Mr. Gonsalves, whose ancestors were Portuguese missionaries, says in Kerala "People have dreams and believe they can achieve them - it is an atmosphere of progress and cultural diversity. Our last communal riot was in the early 1970s." (Muslim-Hindu riots were common during much of the 1990s, and the past 15 months have seen a rise of Hindu-fundamentalist violence against Christians in India.)

In the 1960s, when the local communist government decided early to make population an issue, partly to create an educated class for economic value, there was an agreement to widely distribute contraceptives. The road system in Kerala was helpful; most people here live on the narrow stretch of land between the coast and the Western Ghat mountains. Most villages, also part of the land reforms of the 1950s, have populations of about 5,000, and unlike smaller villages in other parts of India, have post offices, schools, and other municipal buildings.

Women activists' role

The low-growth program was widely successful, appealing to the state's "rationalist" traditions: If Kerala goes the way of the rest of India, it will be poorer and poorer, and the living standard will fall.

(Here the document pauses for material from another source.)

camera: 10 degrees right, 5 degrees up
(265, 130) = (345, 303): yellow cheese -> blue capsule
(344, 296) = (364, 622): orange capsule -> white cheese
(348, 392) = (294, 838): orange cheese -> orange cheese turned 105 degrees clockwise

"Look, everyone believes that now," says Gonsalves. "It has been internalized, and today no one has to run around preaching about population."

At about the same time, women activists also took up the challenge. Many women over 50 here have three to five children. But a word-of-mouth campaign, and free health services, changed the dynamics. Today, most women, particularly if their husbands don't use condoms, elect sterilization after the second or third child. Both women and men in Kerala are offered a small sum for being sterilized, though the procedure is voluntary. A forced sterilization program for men in the late 1970s, under the sway of Prime Minister Indira Gandhi's son Sanjay, is considered to be one of modern India's darkest hours.

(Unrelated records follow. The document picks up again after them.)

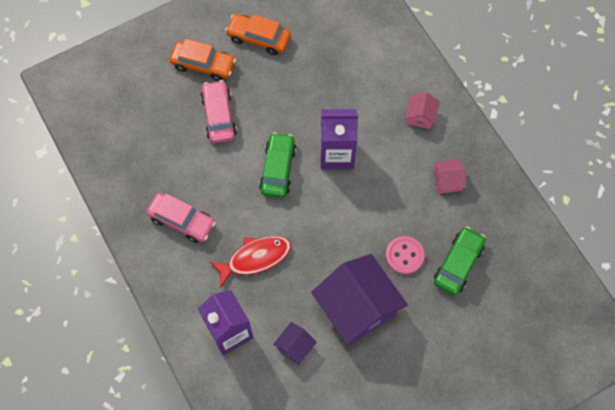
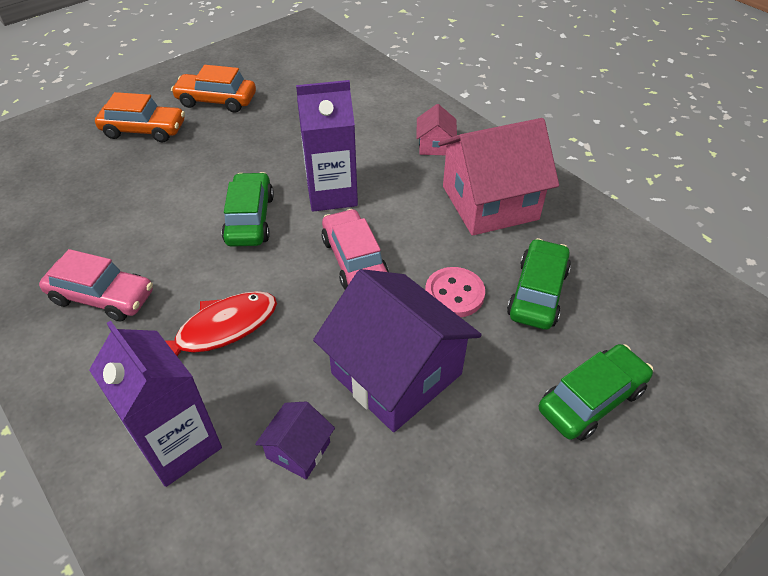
camera: 10 degrees left, 20 degrees down
(219, 116) = (163, 175): pink car -> pink car (354, 260)
(447, 181) = (490, 203): pink house -> pink house, size x2.20
(467, 344) = (591, 399): none -> green car

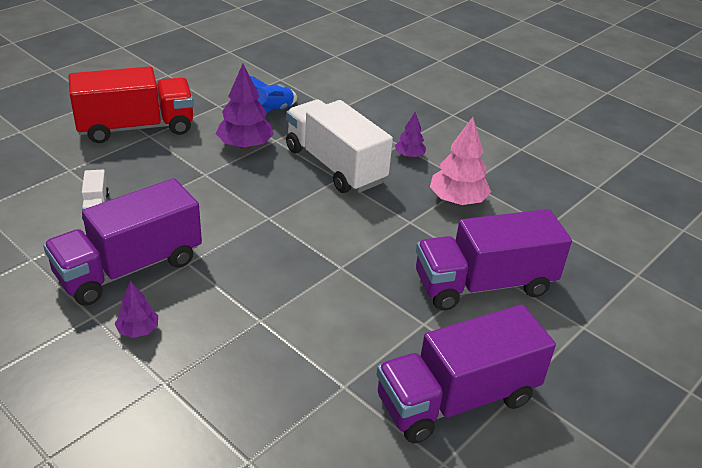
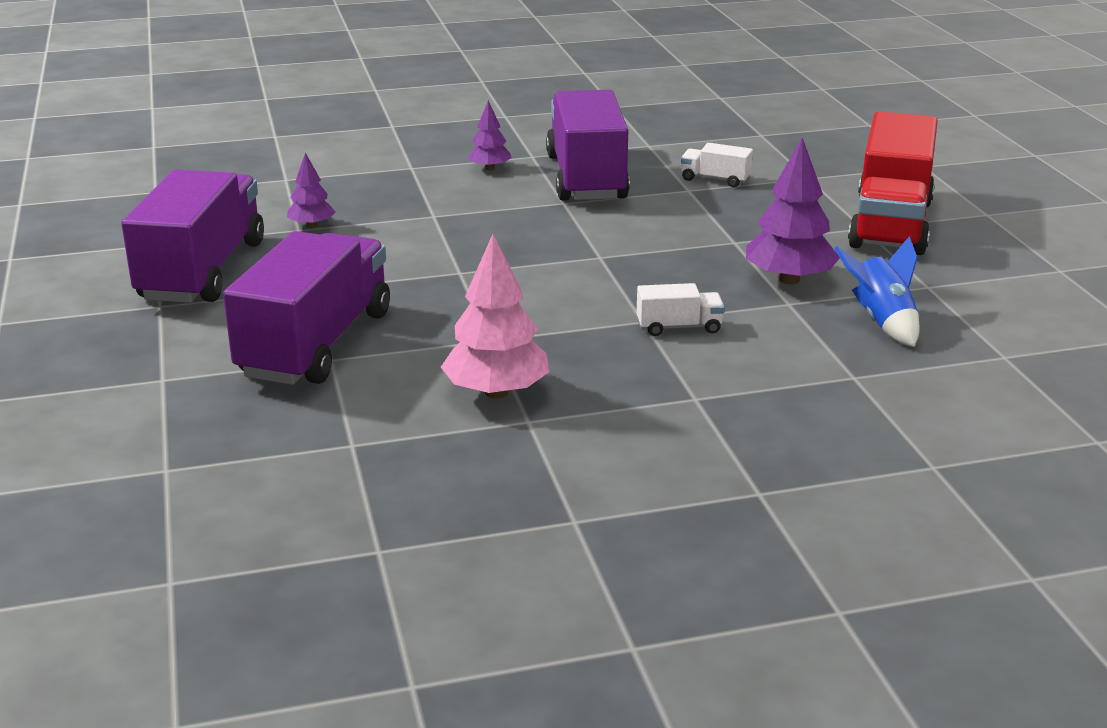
camera: 125 degrees right, 10 degrees down
(335, 165) = (679, 327): white truck -> white truck, size x0.42
(409, 155) = (653, 395): purple tree -> purple tree (311, 226)

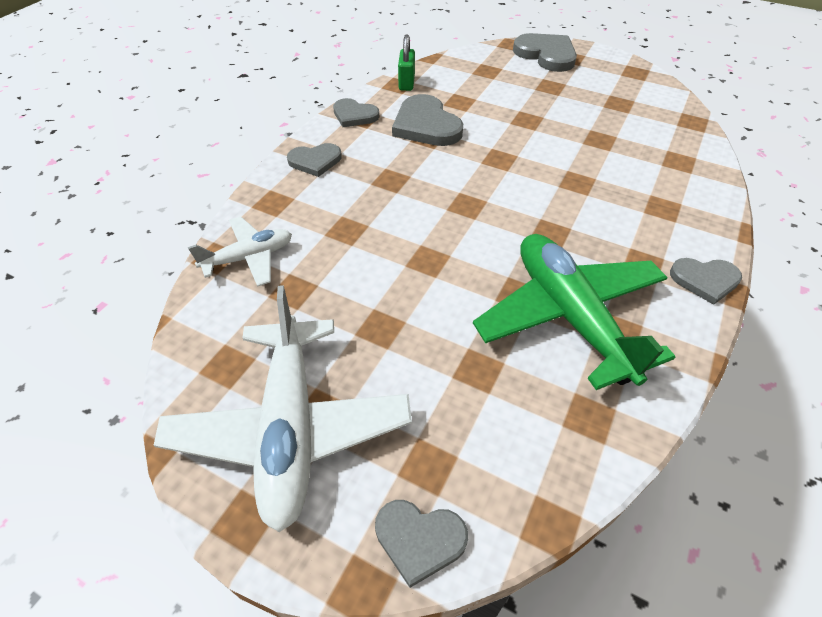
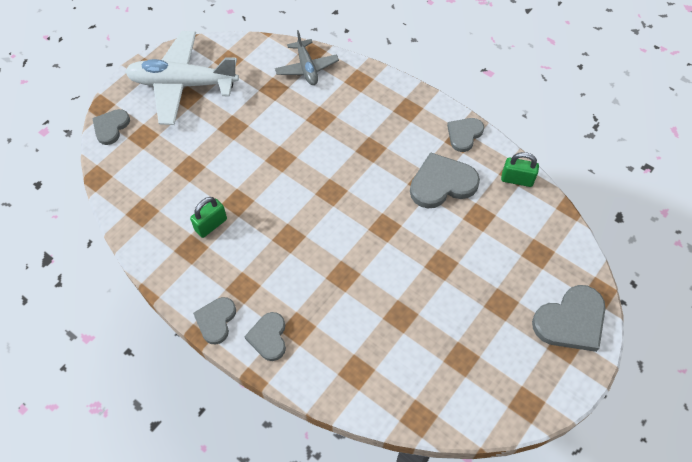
camera: 100 degrees right, 10 degrees up
(249, 258) = (307, 68): white plane -> grey plane
(315, 161) = (402, 105): grey heart -> grey heart (268, 337)
(570, 316) = (211, 225): green plane -> green padlock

Typical of the Keralite female education is a learning festival held each semester at the women's St. Teresa's College. Women age 15 to 22 would compete for the best performance, art, or essay on subjects such as population growth, women's exploitation, female infanticide, pollution, and resource depletion in India.

"One of our biggest areas of real learning are the youth festivals that take up issues of women, antidrug use, and child labor," says Maggie Artchasery, a quick-witted English instructor at St. Teresa's, which has been one of the most respected women's colleges in Cochin since it was founded in the early 1920s. About 20 percent of St. Teresa's students are tribals or Dalits ("untouchables"), about 20 percent are Christians, and the rest tend to be Hindus of other castes.

"Keralites as a whole tend to be people who cross borders and boundaries and come home with a very wide perspective," says Ms. Artchasery. "We open up and go around the world, and bring home the lessons we've learned. It's one of the reasons the women here are more aware."